Il nostro cuore è senza pace fino a che non riposa in Te, avverte un genio che ha segnato il nostro modo di capirci.
E suscita domande conturbanti su un’opzione che s’impone e appare obbligata:“Se l’uomo è fatto per Dio, perché così contrario a Dio; e se non è fatto per Dio perché così infelice senza Dio?” (Pascal, 367) si domanda uno dei credenti singolarmente lucido.
Domanda pertinente: vorremmo porla a filo conduttore della nostra riflessione.Tanto più che la ricerca religiosa recente ha concentrato sull’esperienza umana la propria attenzione.
Anche il discorso su Dio sembra dover attraversare obbligatoriamente il versante dell’esperienza.
Nel caso nostro dunque portarci sulla ricerca religiosa, con attenzione a quelle scienze che la esplorano.
Donde l’interesse anche di questa giornata, allargato ai diversi settori di ricerca.
3. In chi… crede colui che crede? Quasi un secolo fa un pensatore credente J.
Rivière, s’interrogava sulla resistenza dell’a-teo di fronte a tante verità di cui la fede è depositaria.
Mettendosi nei panni dell’interlocutore, ripeteva a se stesso: – com’è possibile che un uomo intelligente, di buona cultura ammetta… E faceva un elenco discreto di affermazioni cui il credente dà normalmente la sua adesione (Rivière, 1925, 32).
Per cui si era proposto un compito singolare: spiegargli il suo punto di vista, dipanargli la logica e la coerenza del proprio modo di pensare, con la… presunzione di metterlo a parte di un’esperienza singolarmente illuminante Qualche anno fa il cardinal Martini, allora arcivescovo di Milano, aveva avviato una interessante iniziativa: la cattedra dei non credenti.
In un dibattito assai vivace aveva chiamato in causa il non credente e l’aveva sollecitato a spiegare la propria posizione.
Uno di loro, che si riconosce in questa schiera, riprende oggi le fila (Savater, 85).
“In che cosa crede chi non crede?” era la domanda.
“Crediamo, risponde F.
Savater, nella constatazione dei fenomeni naturali stabiliti dalla scienza, in quel che è verificato da studi storici e sociali, nell’opportunità di alcuni valori morali, eccetera.” ( Savater, 2007, 85).
Considerazioni piuttosto evasiva.
E che? Forse che il credente non dà la sua adesione, piena e serena, a tutte queste cose e a tutte le altre che… l’illustre studioso va elencando.
Ma il credente sa che la fede è un’altra cosa.
Più incalzante è invece la domanda che a sua volta Savater propone: – In cosa credono coloro che credono… – Perché ci credono una volta che riescono a chiarire in cosa credono.

**ATTIVITÀ:**
#1 Stabilisci se le affermazioni (a), (b) e (c) concordano con il brano sulla fede. Per ciascuna rispondi sì o no e cita tra virgolette le parole del brano che lo dimostrano.
(a) Il cardinal Martini aveva avviato la cattedra dei non credenti.
(b) Rivière si interrogava sulla resistenza del credente.
(c) La ricerca religiosa recente ha rivolto la sua attenzione all'esperienza umana.
#2 Trascrivi la parte del brano sulla fede compresa tra "E suscita domande" e "credenti singolarmente lucido.", estremi inclusi.
#3 Rispondi alle seguenti domande sul brano sulla fede.
(a) Quale carica ricopriva il cardinal Martini quando avviò l'iniziativa?
(b) Quale domanda veniva posta ai non credenti?
(c) Quanto tempo fa Rivière si interrogava sull'ateo?

**DATI GREZZI:**

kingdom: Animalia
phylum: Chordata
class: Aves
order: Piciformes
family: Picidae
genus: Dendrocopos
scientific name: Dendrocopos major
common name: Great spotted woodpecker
...
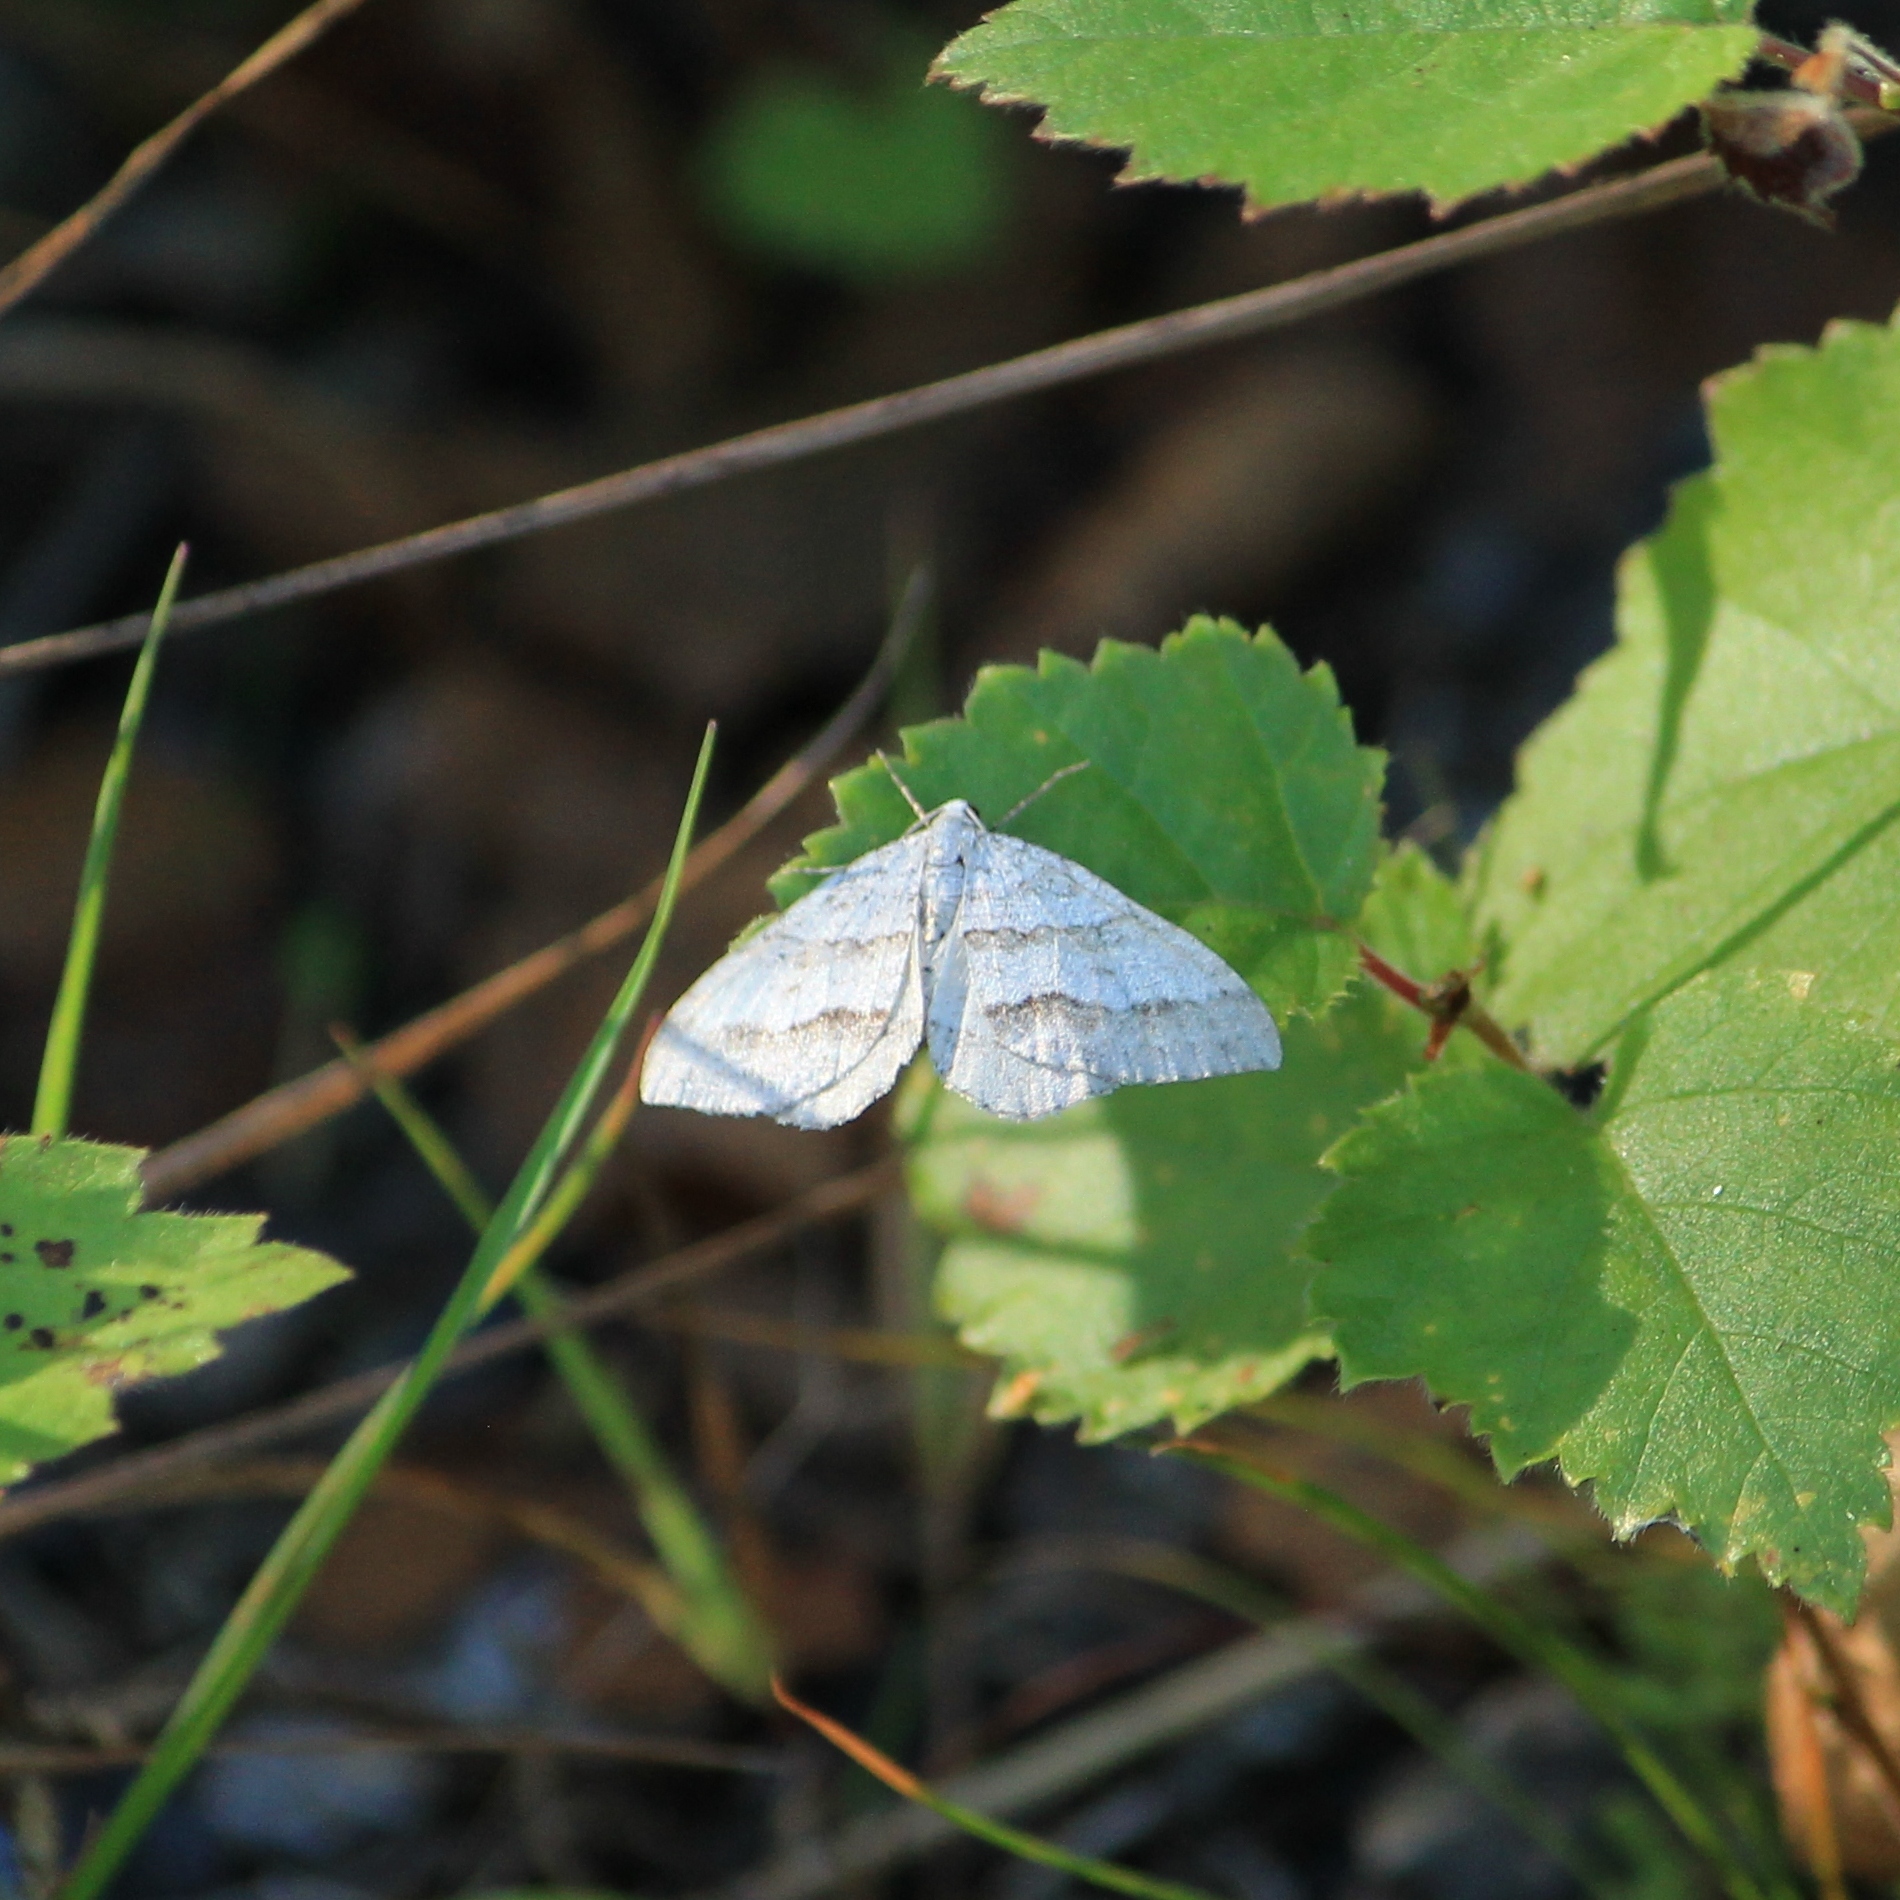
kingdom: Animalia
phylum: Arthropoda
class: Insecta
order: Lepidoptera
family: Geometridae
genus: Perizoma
* * *
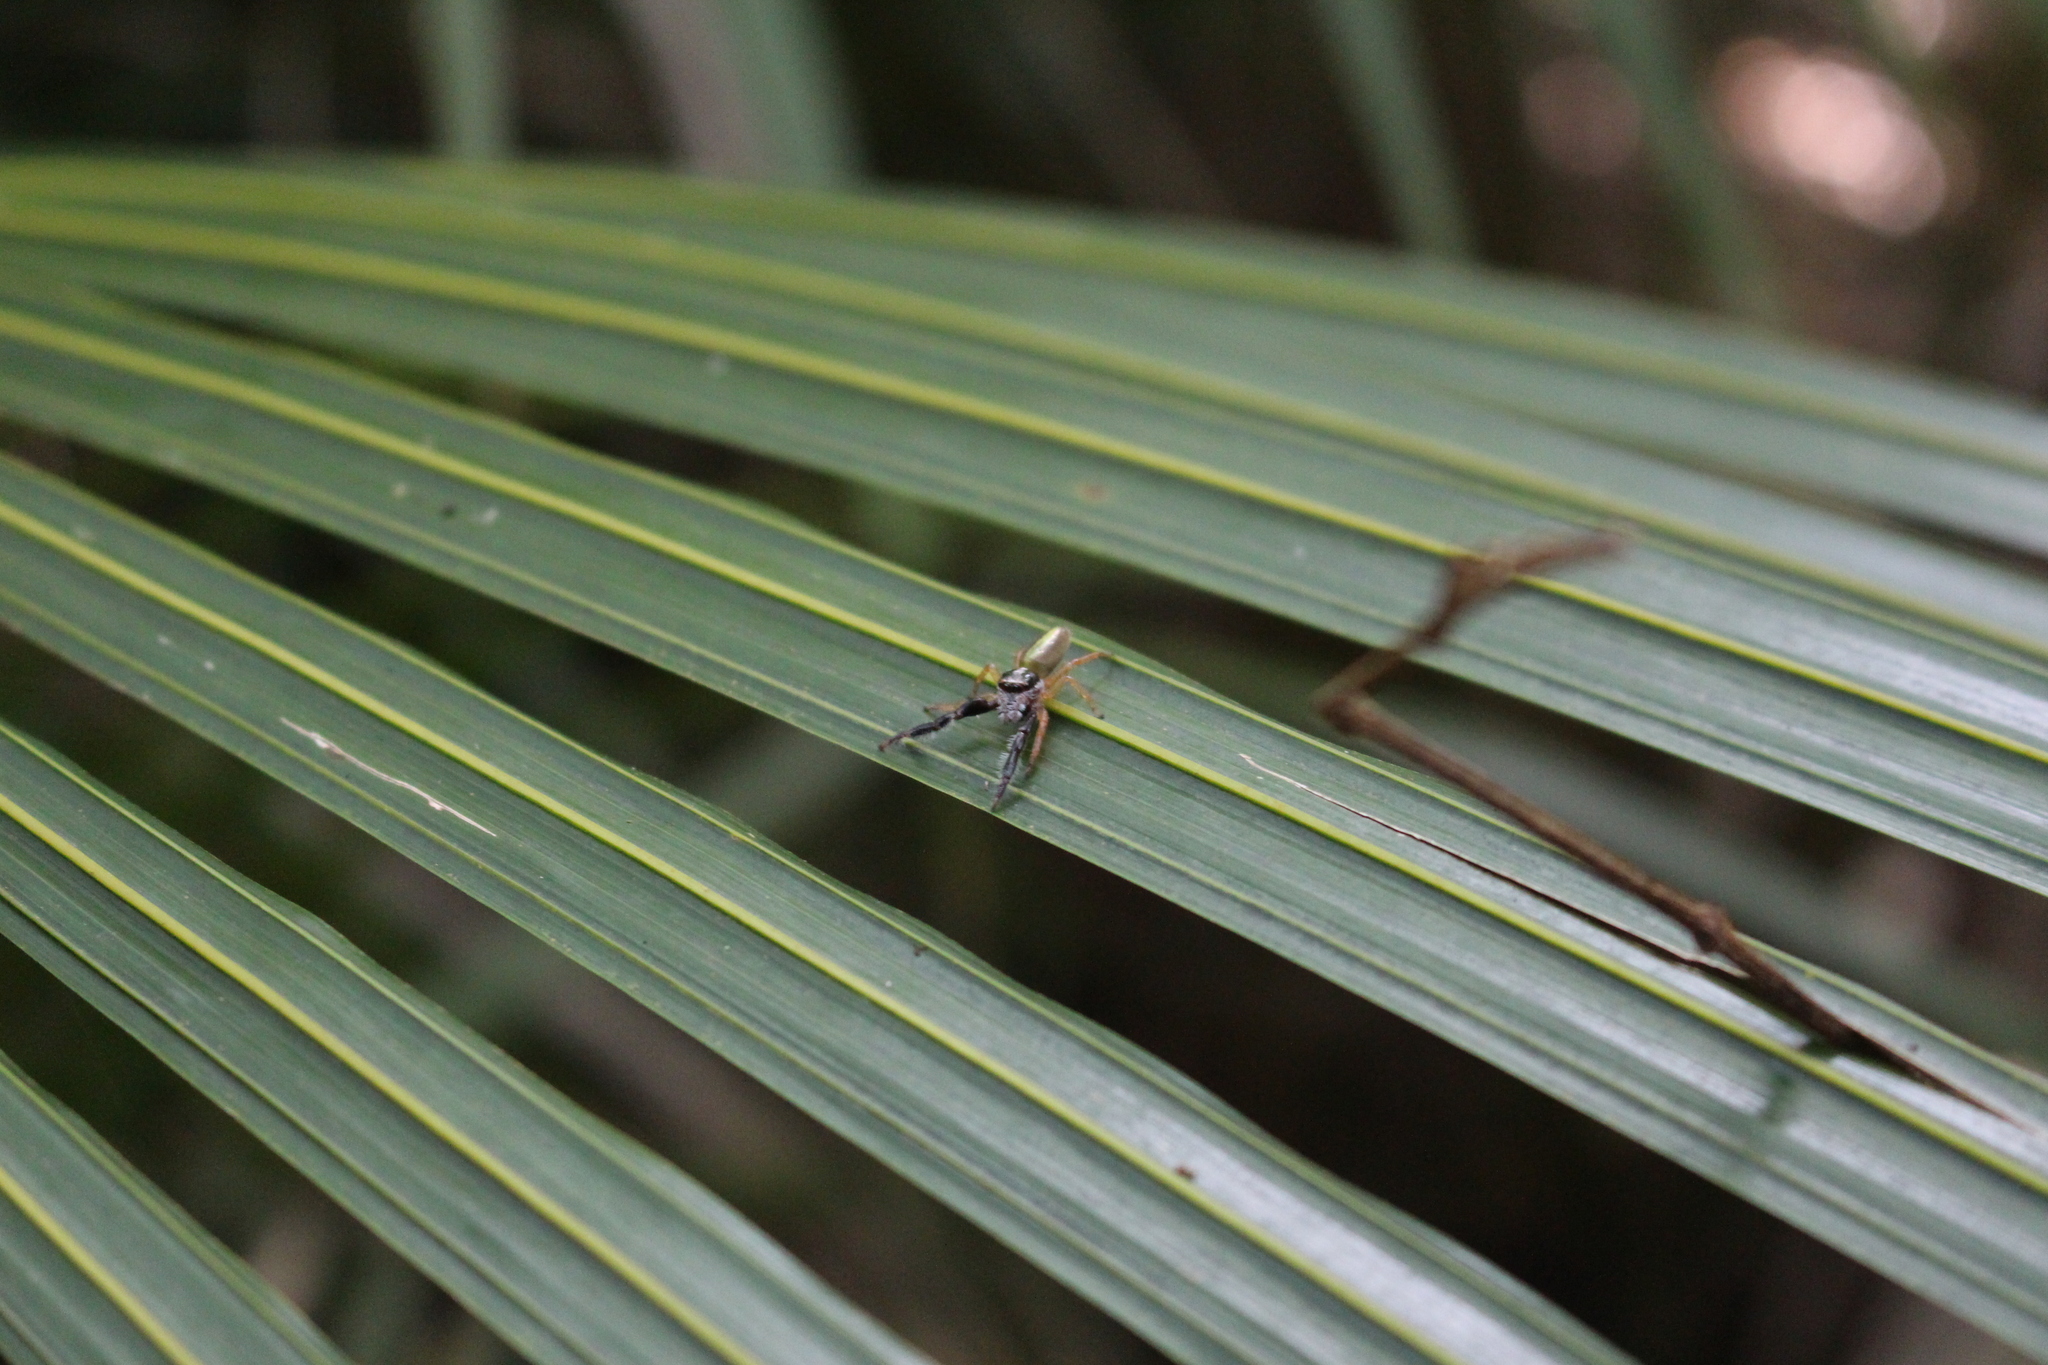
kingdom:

**SOLUZIONI:**
#1
(a) Sì: «Qualche anno fa il cardinal Martini, allora arcivescovo di Milano, aveva avviato una interessante iniziativa: la cattedra dei non credenti».
(b) No: «Rivière, s’interrogava sulla resistenza dell’a-teo di fronte a tante verità di cui la fede è depositaria».
(c) Sì: «la ricerca religiosa recente ha concentrato sull’esperienza umana la propria attenzione».

#2
E suscita domande conturbanti su un’opzione che s’impone e appare obbligata:“Se l’uomo è fatto per Dio, perché così contrario a Dio; e se non è fatto per Dio perché così infelice senza Dio?” (Pascal, 367) si domanda uno dei credenti singolarmente lucido.

#3
(a) Era arcivescovo di Milano.
(b) «In che cosa crede chi non crede?»
(c) Quasi un secolo fa.